Vice President of the Association of Ghana Industries (AGI) in charge of SMEs, Humphrey Anim-Dake, has described the 50% benchmark value policy introduced in the country as inimical to the growth of manufacturing businesses.
According to him, local manufacturing is collapsing due to the influx of “finished imports” equally enjoying 50% reduction in their benchmark value.
Mr. Anim-Dake explained that some of these imports to Ghana already enjoy “significant export rebates” from their countries of origin, as a result of privileges they are already enjoying
The situation, Mr. Anim-Dake noted, is further worsened if imports of finished goods are not registered and “captured under V80”. This, he explained, leads to importers “upselling” their products in the local markets without charging any “frontend V80 levies”.
“The concern of AGI is that the benchmark value policy that was introduced within the set period has been inimical to manufacturers, specifically between the agrarian business and the value addition processes within our manufacturing space… Locally manufactured products including those for which Ghana already has local production capacity and comparative advantage have been under serious threats from imports” he said.

|---|

Task list:
(1) In the passage on Ghana's 50% benchmark value policy, what position does Humphrey Anim-Dake hold?
(2) Write the next part of the passage on Ghana's 50% benchmark value policy, picking up right after its final sentence.
The lines that come after this passage are unrelated material and stand on their own.

Recorded data:
|---|

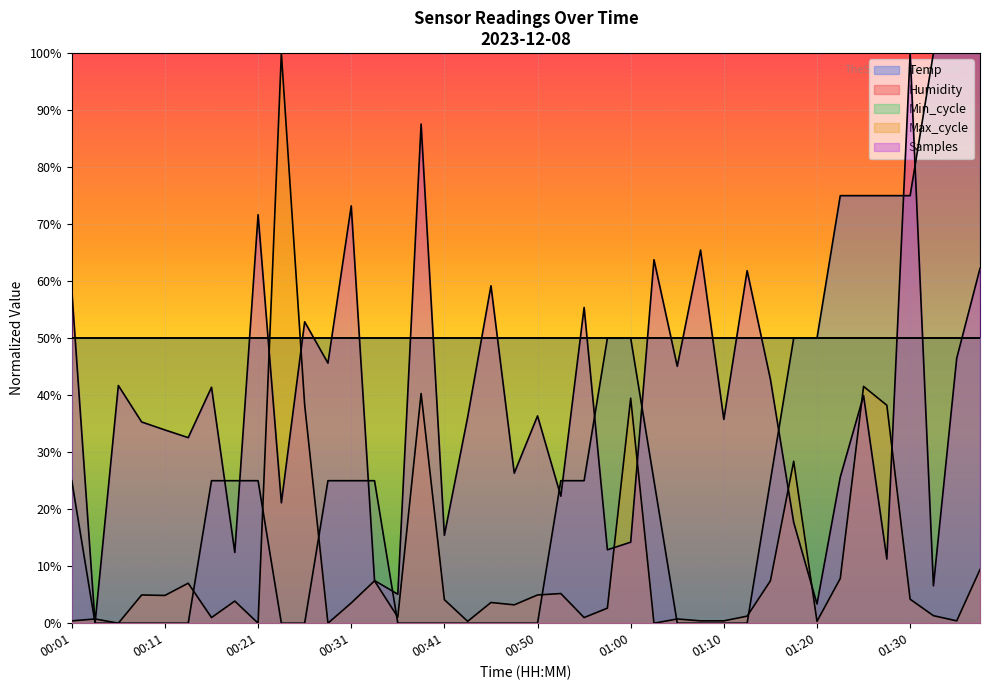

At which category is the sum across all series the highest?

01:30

|---|

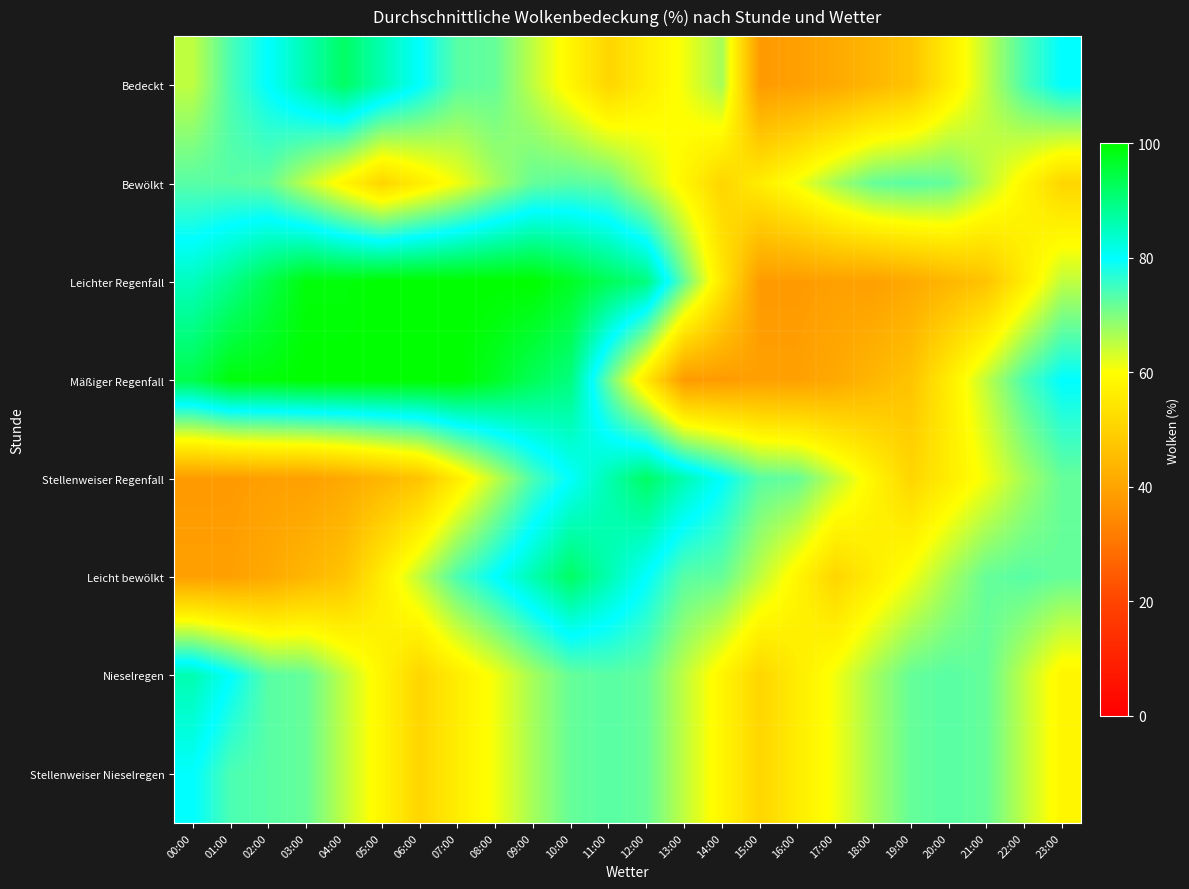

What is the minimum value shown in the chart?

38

|---|

Per-task outputs:
(1) He is Vice President of the Association of Ghana Industries (AGI) in charge of SMEs.

(2)
Commenting on the oil palm industry, the AGI Vice President indicated that the influx of cheaper imports is making local production “highly uncompetitive” thereby discouraging investment in the affected sectors.
Mr. Anim-Dame asserted that the reduction in the benchmark value of imported and refined vegetable oil will discourage potential investors for the oil palm sector.
“Ghana cannot become a net export of crude and refined palm oil product to further increase its foreign income reserves. Ghana will need about GHC100 million to import crude palm oil annually if this policy persists”.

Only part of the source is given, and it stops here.